PROPOSAL—PLAY WITH FOUR-MAN TEAMS.
Premise: Taking two men off the floor would speed up the game and make the centers less dominant.
Notable quotable: San Antonio forward Mike Mitchell says, "I don't think you'll ever see four men out there, but I wouldn't be against having six."
Sorry, Mike—it's a virtual certainty that the NBA will never go the route of girls' basketball in Iowa. But the concept of a four-man game is not absurd, though it is now discussed only late at night behind closed doors with the stereo turned up real loud. You can imagine what Phoenix's Colangelo thinks of it. "Four-man game?" he says. "Whoever wrote that, or thought about it—he died."
One of the people thinking about it is CBS commentator Billy Packer, who is very much alive and more than willing to expound on his theories about the necessity of four-man NBA teams. Packer believes that the pivot position is entirely too pivotal in the NBA; the very history of the league was shaped by big centers: There was a Mikan era, followed by a Russell-Chamberlain era, followed by an Abdul-Jabbar era. Without a dominant center, even great players rarely win an NBA title. Oscar Robertson needed Abdul-Jabbar, Jerry West needed Wilt Chamberlain, Julius Erving needed Moses Malone. The incomparable Elgin Baylor, who played the first seven years of his career with centers whom he out-rebounded, never won a championship. Could Larry Bird win a title without a dominant center? We don't know; he's always had a Dave Cowens or a Parish and a McHale—and now he has a Bill Walton, too. Magic without Abdul-Jabbar? Perhaps. We'll see in the coming years. Will Isiah Thomas ever get the chance? Dominique Wilkins?

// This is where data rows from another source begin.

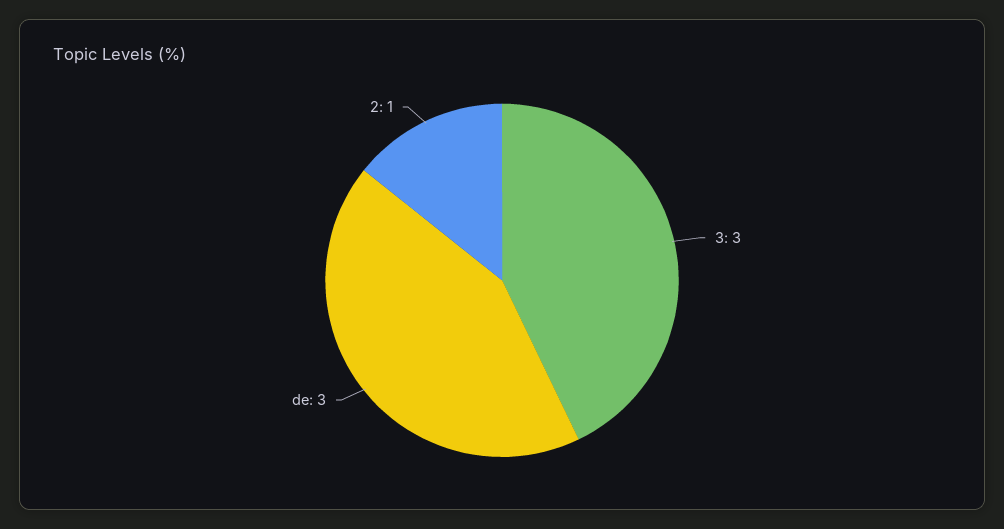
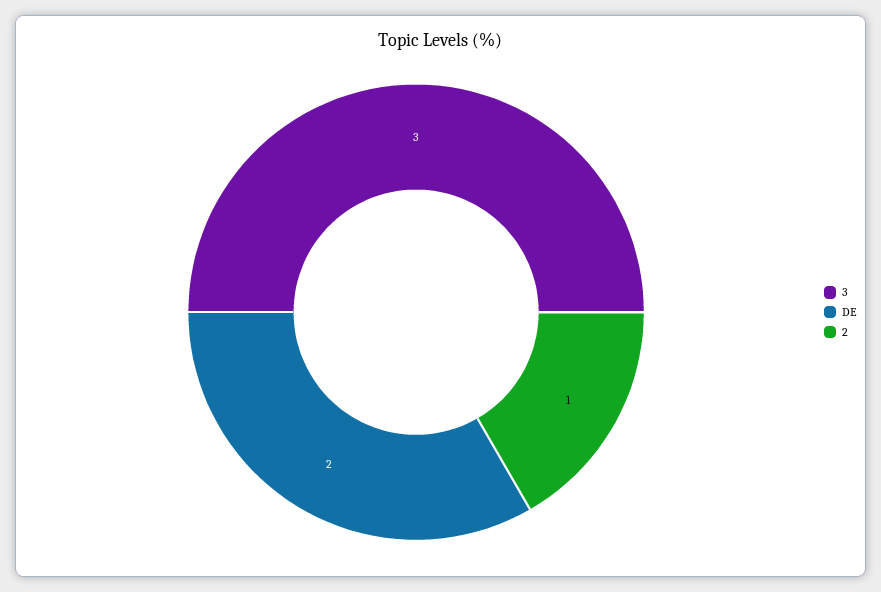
  {
    "3": 3,
-   "de": 3,
+   "de": 2,
    "2": 1
  }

Still, the four-man game, even for those who acknowledge that it would put a premium on skill and speed, is an alien concept. "It's tampering with the fabric of the game," says Houston's Patterson. Loughery likes the idea but doesn't give it much thought "because it will never, ever happen." Bird sees too much of the natural order of things in the five-man game, things like grappling for position and defensive switches that make for creative passing. "Besides," he adds, "with two less people on the court, you couldn't get away with nearly as much."

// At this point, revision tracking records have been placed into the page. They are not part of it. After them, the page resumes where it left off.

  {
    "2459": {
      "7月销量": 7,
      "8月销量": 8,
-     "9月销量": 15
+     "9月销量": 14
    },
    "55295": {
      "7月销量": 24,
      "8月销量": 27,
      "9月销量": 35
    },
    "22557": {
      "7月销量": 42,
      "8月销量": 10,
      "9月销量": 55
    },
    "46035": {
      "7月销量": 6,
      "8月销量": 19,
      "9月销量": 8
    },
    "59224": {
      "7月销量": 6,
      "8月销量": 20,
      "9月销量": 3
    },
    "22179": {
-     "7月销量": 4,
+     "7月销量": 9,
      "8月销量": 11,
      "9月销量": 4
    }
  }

But hold on. Support for Packer's idea comes from a surprising source. Abdul-Jabbar, one of the primary examples of the over-dominant center, has this to say about the four-man game: "You'd still get the dynamics of the interplay between all the positions, but it would be less crowded, and it probably would be easier to officiate. With four guys it would make for a different game, insofar as you wouldn't have all the interplay, but you'd have most of it there. I think it's the only change in the game that makes sense."
And don't even consider that four-man basketball is a plot by stingy NBA management to save money on players' salaries by reducing roster size. The stepped-up pace of the game would demand more frequent substitutions.
Let's face it. There's not as much magic to the number five in basketball as there is to, say, nine in baseball. Kids grow up playing two-on-two and three-on-three more frequently than they play five-on-five. Most NBA teams do daily four-on-four drills, either to work on conditioning or to formulate defensive game plans. Game situations are almost always three-on-two or two-on-one, rather than five-on-five. Precious few offensive sets involve all five players.
Naismith had 18 kids in that first gym class, so he put nine-man teams on the court. The number was soon reduced to five and made official in 1893. Almost a century has gone by since then. Might it be time for a change?